El infinito se levanta de la siesta

MIS padres me concibieron en plenos Juegos Olímpicos de Melbourne. Como entonces no había televisión y España pasó olímpicamente de aquella cita, imagino que no seríamos pocos los españolitos que naceríamos de aquella cosecha de absentismo olímpico. Muchos años después, pasado Munich 72 y antes de que tantos currantes y estudiantes metieran el bocata o los apuntes en bolsas con la divisa Montreal 76, descubrí el asombro que produjo en ciertos ambientes el título de un libro de Alain Peyrefitte: Cuando China despierte. Hoy se despereza del todo y abre sus puertas, siempre cerradas, misteriosas, vedadas, al mundo entero. ¿O es quizás el mundo el que le abre sus puertas a China? Sumando los días de concentración y de adaptación a la atmósfera (el señor Sánchez, el campesino de Almadenejos que revolucionó mi pueblo lleno de fábricas y humos con la gimnasia, sería un magnífico aliado de Coubertin por las contaminadas calles de Pekín), a los deportistas y enviados especiales les salen unos 55 días en Pekín. En el año que se murió Charlton Heston, uno de los pocos actores junto a Johnny Weismuller y Javier Bardem que no harían el ridículo en una competición olímpica.

Ocho del ocho a las ocho. Nunca una fecha tuvo tantos aros olímpicos. Ese número que tanto le gustaba a Julio Cortázar, número ocho, que es como el infinito recién levantado de la siesta o saltando el límite del tiempo al estilo Fosbury. Originariamente, los Juegos eran treguas que se daban a sí mismos pueblos habitualmente entregados a la guerra. Las guerras son ahora de intereses, de ideas, de propagandas, de influencias. También de misiles y arsenales atómicos, desgraciadamente. Pero sigue funcionando esa metáfora de la tregua. Por eso quizás vemos absortos partidos de deportes como el waterpolo o el balonmano, el hand ball del poema de Nicolás Guillén, que sólo nos alucinan de cuatro en cuatro años.
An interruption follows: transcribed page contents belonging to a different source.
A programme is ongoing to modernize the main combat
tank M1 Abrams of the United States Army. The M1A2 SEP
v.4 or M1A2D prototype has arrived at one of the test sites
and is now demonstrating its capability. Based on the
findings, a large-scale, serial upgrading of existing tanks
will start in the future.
Los Juegos Olímpicos han creado su atlas de especialidades: los finlandeses van por la calle lanzando jabalinas, los jamaicanos, pese a la pachanga esnifante del reggae, son los reyes de la velocidad, igual que siempre hay un búlgaro o un iraní en el podio de la halterofilia -deberían dejar sus tarjetas para las mudanzas- y keniatas, etíopes y somalíes se vengan en la épica del fondo del trato vejatorio que les dispensan los informativos cuando en lugar de correr en los estadios lo hacen en las calles de sus países huyendo de la guerra o de la hambruna.